Air strikes hit a hospital in a rebel-held area of Syria's Aleppo and killed at least 27 people, including three children and the city's last pediatrician, the Syrian Observatory for Human Rights said on Thursday.
Two other doctors were also among those killed, the Britain-based war monitor said.
The hospital was supported by the international medical organisation Médecins sans Frontières (MSF), who said on its Twitter account it was destroyed after being hit by a direct air strike.
At least 14 patients and staff, including at least three doctors, were killed, MSF said.
According to hospital staff on the ground, the hospital was destroyed by at least one airstrike which directly hit the building, reducing it to rubble, MSF said in a statement.
"MSF categorically condemns this outrageous targeting of yet another medical facility in Syria," said Muskilda Zancada, MSF head of mission, Syria. "This devastating attack has destroyed a vital hospital in Aleppo, and the main referral centre for paediatric care in the area. Where is the outrage among those with the power and obligation to stop this carnage?"
"Eight doctors and 28 nurses worked full time in the hospital, which was the main referral centre for paediatrics in Aleppo," MSF said.
Escalating violence in Aleppo is pushing people living there to the brink of a humanitarian disaster, the International Committee of the Red Cross (ICRC) said in Geneva.
"Wherever you are, you hear explosions of mortars, shelling and planes flying over," Valter Gros, who heads the ICRC office there, was quoted as saying in the statement.
"There is no neighborhood of the city that hasn’t been hit. People are living on the edge. Everyone here fears for their lives and nobody knows what is coming next," he said.
Aleppo has been the epicenter of a military escalation that has helped to undermine U.N.-led peace talks in recent weeks. A cessation of hostilities agreement has unraveled and fighting has resumed on numerous fronts in western Syria.
The Observatory said air strikes on rebel-held areas of Aleppo had killed 91 citizens in the past six days while rebel shelling of government-held areas had claimed 49 lives.
The ICRC said the intense battles raging in Aleppo had worsened the humanitarian plight of tens of thousands of residents in the city, which it described as one of the worst affected in five years of conflict.
The hospital that was destroyed had 34 beds hospital and offered services including an emergency room, obstetric care, an outpatients department, an inpatients department, an intensive care unit and an operating theatre, according to MSF.

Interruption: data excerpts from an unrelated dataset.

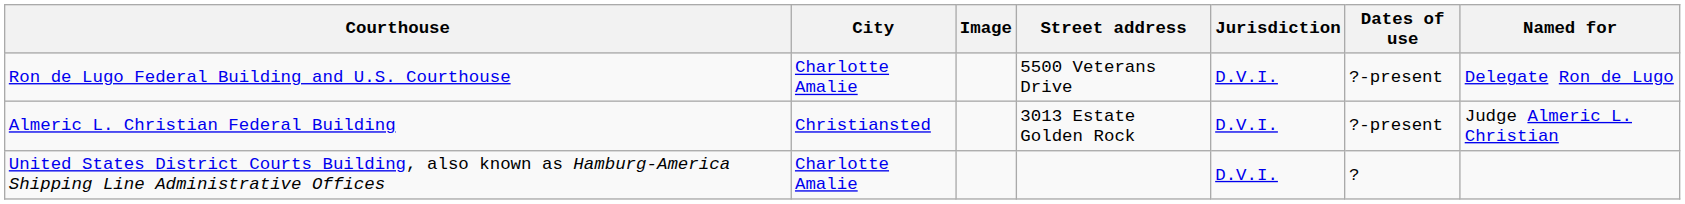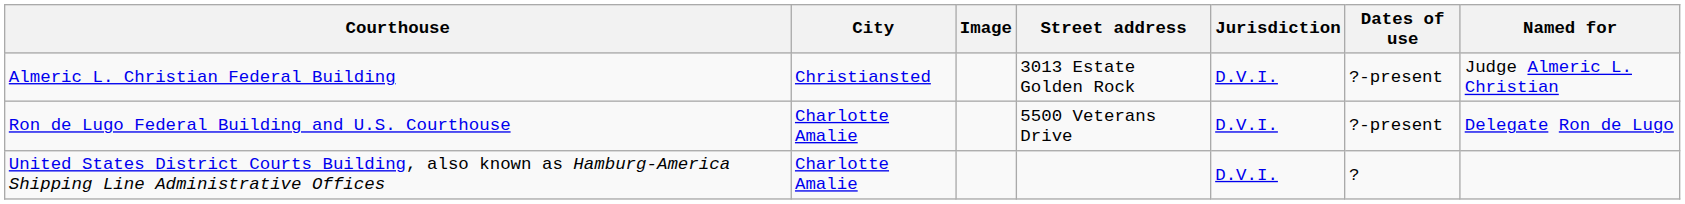rows swapped: Almeric L. Christian Federal Building <-> Ron de Lugo Federal Building and U.S. Courthouse
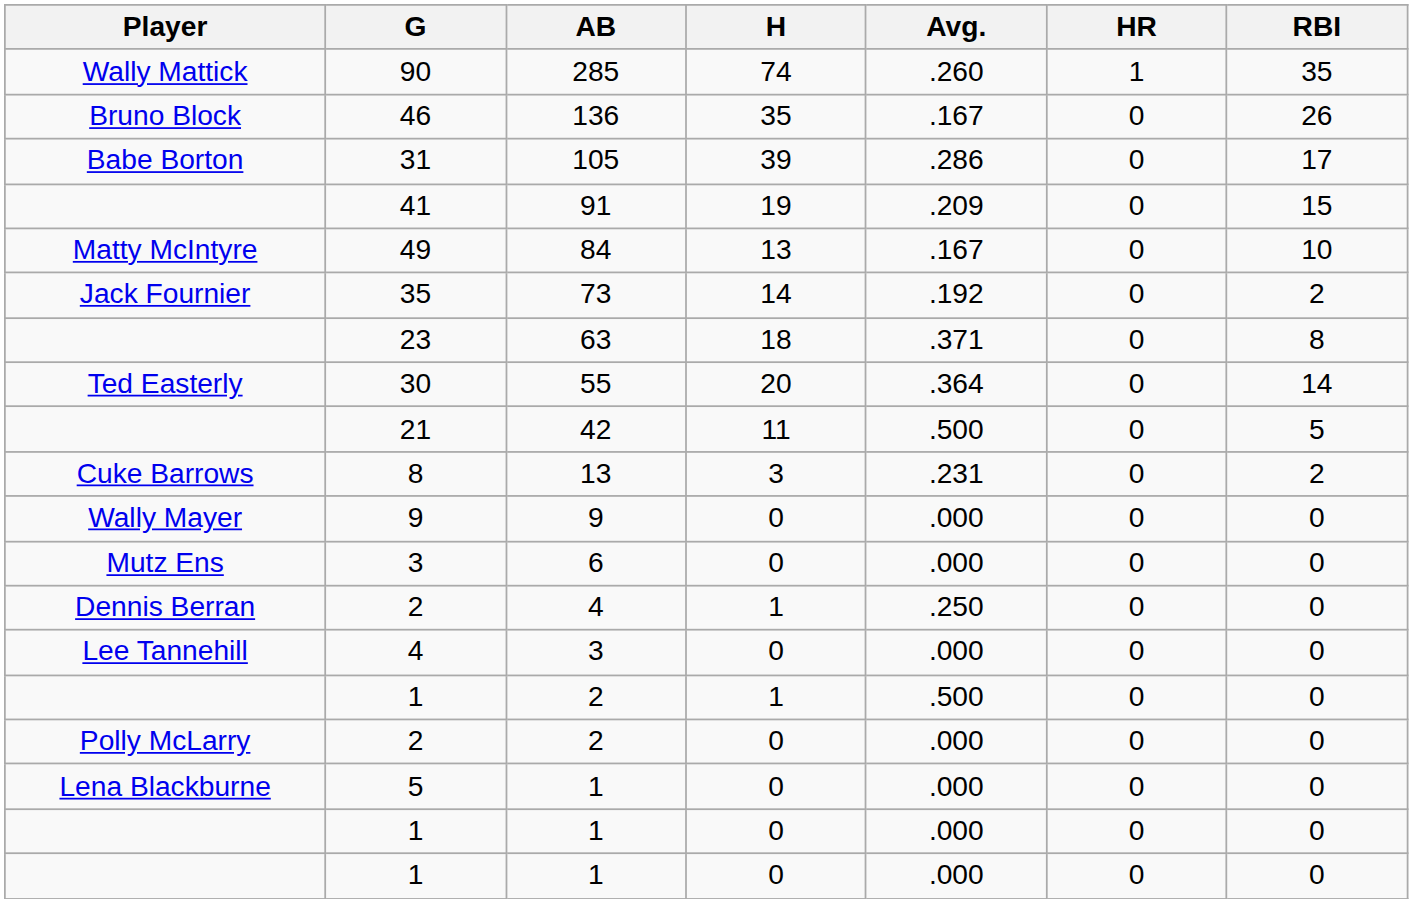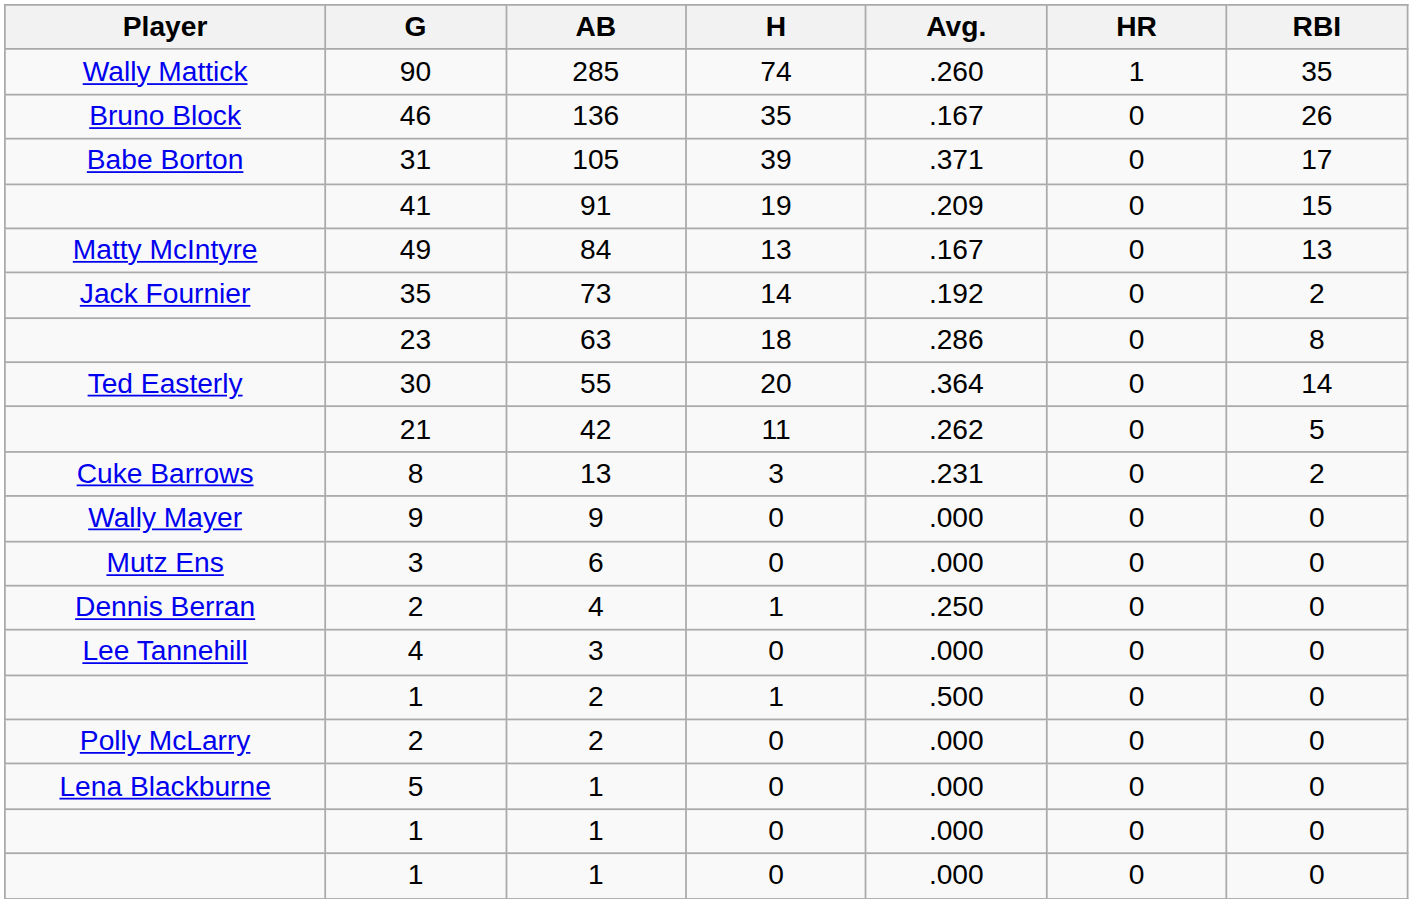31 | Avg.: .286 -> .371
49 | RBI: 10 -> 13
23 | Avg.: .371 -> .286
21 | Avg.: .500 -> .262
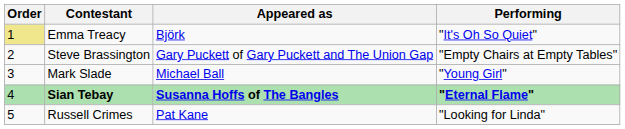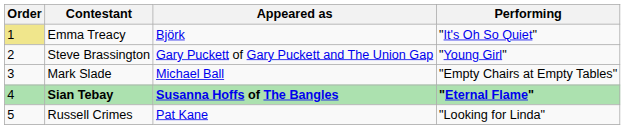Steve Brassington | Performing: "Empty Chairs at Empty Tables" -> "Young Girl"
Mark Slade | Performing: "Young Girl" -> "Empty Chairs at Empty Tables"
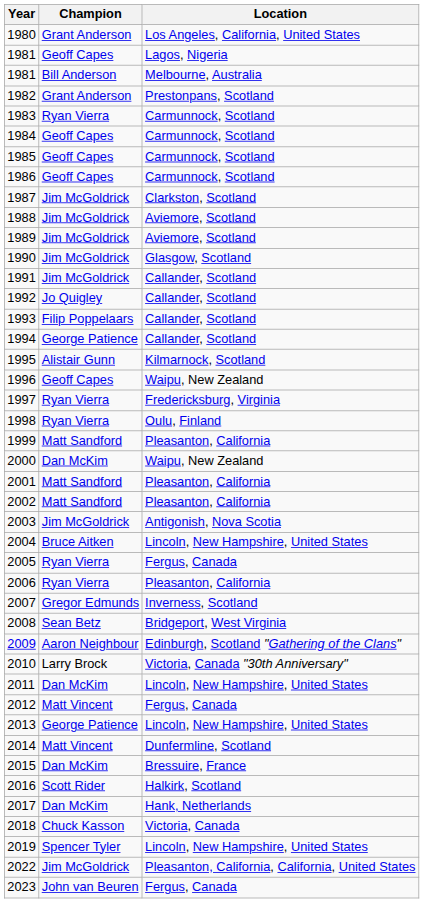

In the hospital bombing, Bebars Mishal of the Civil Defence in Aleppo told Reuters that 40 people had been killed in a five-storey building next to the hospital.
A Syrian military source said government warplanes had not been used in areas where airstrikes were reported.
The Russian defense ministry, which is also conducting air strikes in Syria in support of President Bashar al-Assad, could not immediately be reached for comment. Russia has previously denied hitting civilian targets in Syria.
U.N. envoy Staffan de Mistura said on Thursday the cessation of hostilities agreement was "barely alive".
Peace talks he has convened in Geneva were undermined last week when the main opposition alliance walked out, citing ongoing violence and calling for proper implementation of a U.N. resolution requiring full humanitarian access to besieged areas.